In South Korea, the vice governor of the Bank of Korea (BOK), Ryoo Sang-dai, spoke about stablecoins. According to Sang-dai, the issuance of stablecoins should be allowed primarily through banks, before being gradually extended to other sectors.
South Korea: more security with stablecoins issued first through banks
The vice governor of the Bank of Korea (BOK), Ryoo Sang-dai, stated that the issuance of stablecoins in South Korea should occur first through the banks. Here are his exact words:
“It would be desirable to initially allow the issuance of stablecoins primarily through banks, which are subject to higher levels of financial regulation, and gradually extend it to the non-banking sector”
In practice, it seems that in South Korea, the adoption of stablecoins is increasing. In fact, BOK data states that transactions involving USDT, USDC, and USDS on Upbit, Bithumb, Coinone, Korbit, and Gopax, rose from 17.59 trillion won in Q3 2024 to 60.2 trillion won in Q4, before slightly decreasing to 57.9 trillion won in Q1 2025.
This is why Sang-dai intervened on the matter, arguing that by prioritizing banks over other sectors in the issuance of stablecoins, a safety net is more guaranteed.
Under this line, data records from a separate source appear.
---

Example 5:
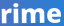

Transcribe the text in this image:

rime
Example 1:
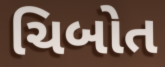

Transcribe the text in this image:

ચિબોત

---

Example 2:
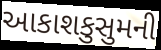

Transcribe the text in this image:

આકાશકુસુમની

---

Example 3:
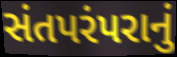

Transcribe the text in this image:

સંતપરંપરાનું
“The objective is to create a safety net, considering the potential for market disruption or harm to consumers”
South Korea and the issuance of stablecoins pegged to the won
As it is now known, the stablecoins of Tether (USDT) and USD Coin (USDC) are pegged to the US dollar, and they are the largest stablecoins in the world by market cap.
What the vice governor of the Bank of Korea (BOK) is talking about, however, are the stablecoins pegged to the won. In practice, Ryoo Sang-dai’s observations come in a context where the administration of Lee Jae Myung is pushing for the adoption of stablecoins with nominal value in won. His goal is to modernize the financial system and curb capital outflows.
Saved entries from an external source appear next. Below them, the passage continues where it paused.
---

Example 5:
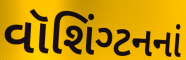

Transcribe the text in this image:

વૉશિંગ્ટનનાં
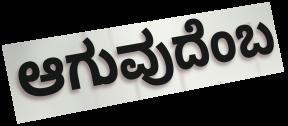
ಆಗುವುದೆಂಬ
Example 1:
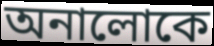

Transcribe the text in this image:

অনালোকে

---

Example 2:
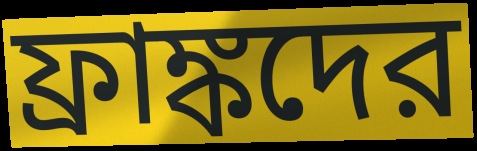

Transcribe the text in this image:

ফ্রাঙ্কদের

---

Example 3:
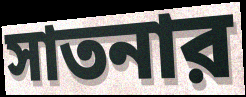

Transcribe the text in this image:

সাতনার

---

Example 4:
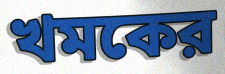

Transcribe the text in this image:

খমকের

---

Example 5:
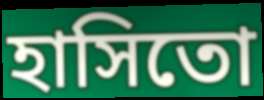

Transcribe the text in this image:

হাসিতো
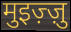
मुइज़्ज़ु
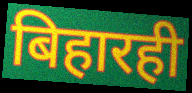
बिहारही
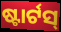
ଷ୍ଟାର୍ଟସ୍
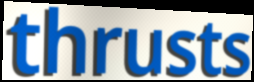
thrusts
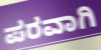
ಪರವಾಗಿ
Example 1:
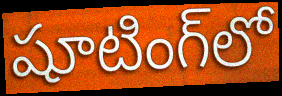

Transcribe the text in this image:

షూటింగ్‌లో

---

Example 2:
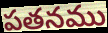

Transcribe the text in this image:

పతనము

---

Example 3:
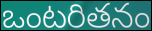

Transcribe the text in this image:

ఒంటరితనం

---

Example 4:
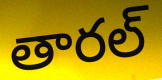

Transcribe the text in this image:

తారల్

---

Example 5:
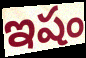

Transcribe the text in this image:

ఇషం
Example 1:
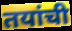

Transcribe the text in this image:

तयांची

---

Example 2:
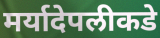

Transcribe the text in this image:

मर्यादेपलीकडे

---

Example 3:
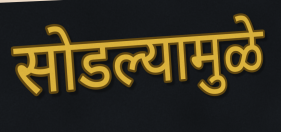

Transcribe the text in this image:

सोडल्यामुळे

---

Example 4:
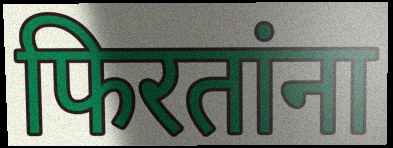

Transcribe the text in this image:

फिरतांना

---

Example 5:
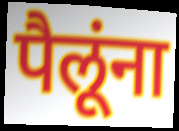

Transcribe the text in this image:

पैलूंना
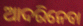
ଆଦରିନେବା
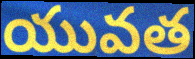
యువత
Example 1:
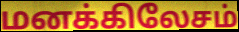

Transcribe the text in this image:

மனக்கிலேசம்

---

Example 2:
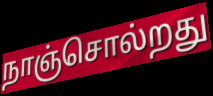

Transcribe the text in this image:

நாஞ்சொல்றது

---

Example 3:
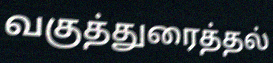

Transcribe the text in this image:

வகுத்துரைத்தல்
In this regard, however, Sang-dai also stated:
“The issuance of stablecoins based on the won could modify the fundamental position we have maintained on the liberalization of exchange rates and the internationalization of the Korean won. We must also consider the implications for the restructuring of the financial sector, including the potential introduction of narrow banking.”
The legislative proposal
The concerns of Sang-dai refer to the legislative proposal of South Korea, which arrived at the beginning of June.
In practice, this proposal aims to authorize the issuance of stablecoin by local companies.
This is truly an innovation implemented by President Lee Jae-myung, highlighting his commitment to the digital sector with his pro-crypto policies.
Specifically, the Democratic Party would have presented the Digital Asset Basic Act which allows national companies with the required qualifications to issue stablecoins. These requirements are a minimum capital of 500 million won (the equivalent of $367,000) and the obligation of adequate coverage to ensure the convertibility of digital currencies.
The issuance of stablecoin requires approval from the Financial Services Commission (FSC), the South Korean financial authority.
Already at that time, however, the governor of the BOK, Rhee Chang-yong, had expressed his concerns about the bill proposal, also stating that such a possibility open to non-banking companies would have weakened the national monetary policy.